British Retail Consortium chief executive Helen Dickinson said: "This month’s solid sales figures may come as a shock to some given the slew of early indicators suggesting that consumer activity was slowing in the wake of the referendum result. However, little has materially changed for most UK households in the wake of June 23, so it is not surprising to us that sales are simply responding to their normal underlying drivers. A heavy month of promotions proved very successful in appealing to bargain-hungry shoppers, boosting sales growth to 1.9 per cent, ahead of the 12- month average of 1.2 per cent.
"The big question for retailers is whether that success can be carried forward into full price sales. Whilst retailers continue to monitor the situation in the wake of Brexit, responding to rapid and complex change in consumer behaviour in the midst of a highly competitive market remains the substantive challenge. The industry is in the process of productivity-enhancing transformation, but Government needs to play its part to ensure that change is not suffocated by increasing costs."
KPMG retail head David McCorquodale said: "The sun shone down on retail fortunes in July with total sales increasing 1.9 per cent versus 2015. Warmer weather helped blow away some of the post-referendum blues, boosting the UK feel good factor and giving consumers a sense that ‘life goes on’ following the initial shock of the Brexit vote.

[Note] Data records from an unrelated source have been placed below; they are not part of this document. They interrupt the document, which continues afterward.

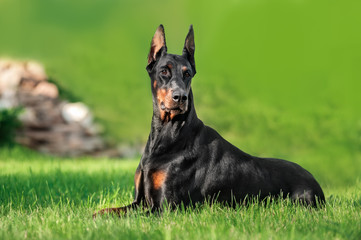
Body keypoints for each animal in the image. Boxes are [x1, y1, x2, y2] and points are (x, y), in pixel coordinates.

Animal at [93, 24, 324, 218]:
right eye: (164, 71)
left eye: (187, 74)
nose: (180, 97)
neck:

"The July heatwave put picnics and barbeques high on the agenda lifting sales of food and drink back into the black. Meanwhile, fashion sales improved markedly versus June as well-timed promotions, holiday preparations and some sunshine prompted consumers to supplement their summer wardrobes. Sales of jewellery and watches also improved as international consumers took advantage of the weaker sterling to splash out on more expensive purchases.

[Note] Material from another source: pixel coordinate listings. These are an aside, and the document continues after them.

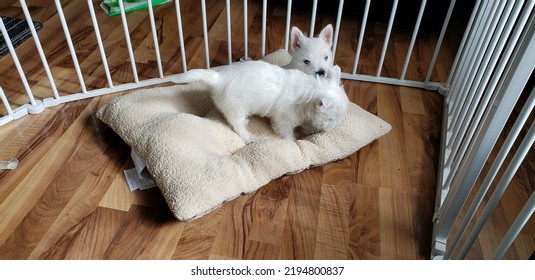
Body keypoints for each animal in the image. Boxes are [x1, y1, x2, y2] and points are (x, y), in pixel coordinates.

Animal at [172, 61, 348, 144]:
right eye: (330, 119)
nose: (331, 129)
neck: (309, 92)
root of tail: (219, 79)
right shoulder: (283, 118)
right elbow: (286, 131)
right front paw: (293, 140)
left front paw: (309, 129)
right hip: (236, 108)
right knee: (237, 124)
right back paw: (249, 136)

"This first full month of retail sales figures post-vote suggests that UK shopping patterns haven’t changed versus previous years. For retailers, plans to improve productivity remain top of mind to guard against recent increases to their cost base as well as making sure they can weather what are likely to be more uncertain times ahead."

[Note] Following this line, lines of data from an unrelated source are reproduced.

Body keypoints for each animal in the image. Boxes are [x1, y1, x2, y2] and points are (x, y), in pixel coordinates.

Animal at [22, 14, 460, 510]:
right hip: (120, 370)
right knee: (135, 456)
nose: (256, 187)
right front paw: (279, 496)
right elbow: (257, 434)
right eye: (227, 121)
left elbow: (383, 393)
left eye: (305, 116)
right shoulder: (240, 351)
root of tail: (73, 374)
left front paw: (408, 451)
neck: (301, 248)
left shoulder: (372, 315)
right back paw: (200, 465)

IGD chief executive Joanne Denney-Finch said: "Given the sharp drop in food and drink spending in the immediate aftermath of the referendum, a return to sales growth during July was very encouraging. As some of the economic and political uncertainties were resolved, shopper confidence began to recover. In July, 30 per cent of shoppers felt they would be worse off over the next 12 months; broadly comparable with the 27 per cent who said this in July 2015, but not the 49 per cent we saw immediately after Brexit. The next few months’ sales figures will hinge largely on whether we see the return of food inflation, following the drop in sterling. If so, this is likely to be a gradual effect."